Apesar de moderar levemente os ganhos ao longo da tarde, o dólar encerrou o dia em alta firme no mercado doméstico, destoando do sinal predominante de baixa da moeda americana no exterior. Dados de inflação nos EUA em linha com o esperado sugeriram espaço para corte de juros pelo Federal Reserve neste ano e levaram à redução das taxas dos Treasuries.
Além do aumento crescente de prêmios de risco locais associados à taxa de câmbio, diante da percepção de piora do quadro fiscal e de desancoragem das expectativas de inflação, questões técnicas ajudam a explicar o tombo do real hoje. Operadores citam a disputa pela formação da última taxa ptax de maio, na primeira etapa de negócios, e a rolagem e a cobertura de posições típicas de fim de mês.
Houve também relatos de remessas de recursos para fora por parte de grandes investimentos estrangeiros, com efeitos turbinados pela liquidez mais reduzida no segmento spot, num pregão espremido entre o dia de Corpus Christi ontem e o fim de semana. Além disso, a baixa do minério de ferro, com dados fracos de atividade na China, prejudicou o Ibovespa e ajudou a jogar o dólar para cima.
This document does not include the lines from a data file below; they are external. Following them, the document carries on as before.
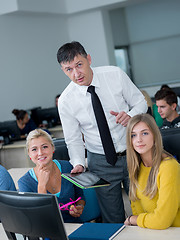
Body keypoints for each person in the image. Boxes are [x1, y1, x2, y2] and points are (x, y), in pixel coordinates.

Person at [57, 41, 147, 223]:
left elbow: (141, 103)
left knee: (144, 209)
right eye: (68, 69)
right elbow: (73, 138)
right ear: (63, 70)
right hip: (100, 160)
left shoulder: (114, 74)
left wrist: (130, 115)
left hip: (133, 153)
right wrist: (78, 163)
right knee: (112, 218)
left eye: (79, 65)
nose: (76, 74)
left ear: (88, 59)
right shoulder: (66, 100)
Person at [124, 113, 180, 229]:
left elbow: (162, 220)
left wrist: (133, 219)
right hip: (151, 230)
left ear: (154, 135)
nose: (139, 140)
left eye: (144, 133)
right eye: (133, 135)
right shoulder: (135, 167)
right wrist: (137, 219)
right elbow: (137, 209)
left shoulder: (169, 167)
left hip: (174, 231)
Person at [18, 129, 85, 223]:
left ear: (53, 148)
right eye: (34, 149)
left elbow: (80, 195)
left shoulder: (67, 167)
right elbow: (38, 218)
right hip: (48, 231)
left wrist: (79, 207)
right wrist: (41, 186)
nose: (40, 153)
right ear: (29, 154)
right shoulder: (24, 182)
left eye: (44, 147)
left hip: (75, 226)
Com máxima a R$ 5,2585, o dólar à vista encerrou a sessão desta sexta-feira, 31, em alta de 0,81%, cotado a R$ 5,2508, maior valor de fechamento desde 16 de abril (R$ 5,2688). Em razão dos ganhos de 1,60% nesta semana, a divisa encerra o mês com valorização de 1,13%.
O real apresentou hoje e em maio o pior desempenho entre as divisas emergentes e de países exportadores de commodities relevantes. Termômetro do comportamento do dólar em relação a uma desta de seis divisas fortes, o índice DXY terminou a semana com ligeira queda e acumulou baixa de mais de 1,5% no mês.
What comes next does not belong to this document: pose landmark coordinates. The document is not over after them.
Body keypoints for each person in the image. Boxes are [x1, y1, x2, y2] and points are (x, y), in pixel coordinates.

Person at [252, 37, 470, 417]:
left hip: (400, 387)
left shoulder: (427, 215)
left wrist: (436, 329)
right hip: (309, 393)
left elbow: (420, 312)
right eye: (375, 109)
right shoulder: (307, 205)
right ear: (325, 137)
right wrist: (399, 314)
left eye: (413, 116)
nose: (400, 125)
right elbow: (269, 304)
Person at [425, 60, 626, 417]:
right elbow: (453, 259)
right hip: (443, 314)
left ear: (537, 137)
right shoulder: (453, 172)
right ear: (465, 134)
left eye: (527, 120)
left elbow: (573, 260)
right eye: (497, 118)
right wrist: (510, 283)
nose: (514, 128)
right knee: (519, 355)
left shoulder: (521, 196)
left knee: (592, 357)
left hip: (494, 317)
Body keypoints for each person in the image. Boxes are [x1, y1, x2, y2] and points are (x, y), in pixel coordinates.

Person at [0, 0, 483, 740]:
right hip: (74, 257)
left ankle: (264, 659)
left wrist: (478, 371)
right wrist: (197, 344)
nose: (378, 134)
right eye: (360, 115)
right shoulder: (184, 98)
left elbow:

O economista-chefe da Nova Futura Investimentos, Nicolas Borsoi, afirma que há uma "certa indigestão disseminada" em relação aos ativos domésticos que prejudicou o real ao longo de maio. Borsoi atribui o mau humor do mercado a um combo formado por números fiscais recentes abaixo do esperado, piora das expectativas de inflação, que deve ser reforçada pelo Boletim Focus na segunda-feira, e ruídos em torno da condução da política monetária.
"Boa parte da pressão no câmbio hoje se deveu à Ptax e à liquidez reduzida. Teve um grande player internacional remetendo recursos, o que deu uma distorcida na taxa", afirma Borsoi. "Independentemente da questão da Ptax, não tinha espaço para o real melhorar em relação aos pares com essa indigestão com os ativos domésticos".
No exterior, o indicador mais aguardado na semana, o índice de gastos com consumo (PCE, na sigla em inglês) veio em linha com o esperado em abril (0,3%). Já o núcleo – que exclui itens voláteis como alimentos e energia – subiu 0,2%, abaixo do esperado (0,3%). Ontem, foi divulgado que a segunda leitura do PIB do EUA no primeiro trimestre mostrou alta de 1,3% (taxa anualizada), enquanto a expectativa era de avanço de 1,6%.
Monitoramento do CME Group mostra que as chances de o Fed reduzir os juros em setembro estão pouco acima de 50%. Houve leve avanço das apostas em corte total de 50 pontos-base da taxa básica neste ano, mas uma redução de 25 pontos-base ainda segue sendo a mais provável.
Para o economista-chefe da Monte Bravo, Luciano Costa, a tendência é de uma perda de força global do dólar ao longo de junho, com dados de inflação nos EUA e atividade mais amenos reduzindo a pressão sobre as taxas dos Treasuries.
"Moedas de países emergentes como o Brasil tendem a se beneficiar. Obviamente, as questões domésticas, principalmente as incertezas fiscais, limitam o processo de apreciação do real", afirma Costa, que vê a taxa de câmbio oscilando na faixa entre R$ 5,10 e R$ 5,15 ao longo de junho. "Tivemos um fechamento de maio com maior pressão sobre o real, mas, do ponto de vista dos fundamentos, faz sentido um câmbio mais apreciado".
Segundo o economista-chefe da Monte Bravo, as sinalizações mais duras do Banco Central, com possibilidade até de interrupção do processo de corte de juros em junho, podem favorecer a moeda brasileira, ao manter um diferencial de juros interno e externo atraente para os investidores. "As taxas de juros estão com bastante prêmio e podem favorecer investimentos em renda fixa", diz.
Para Borsoi, da Nova Futura Investimentos, a atratividade das operações de carry trade é comprometida neste momento pela "reprecificação" dos ativos domésticos em razão do aumento da percepção de risco em torno da política econômica do governo Lula. "Isso quebra a correção tradicional entre manutenção de juros mais altos e apreciação do câmbio", diz.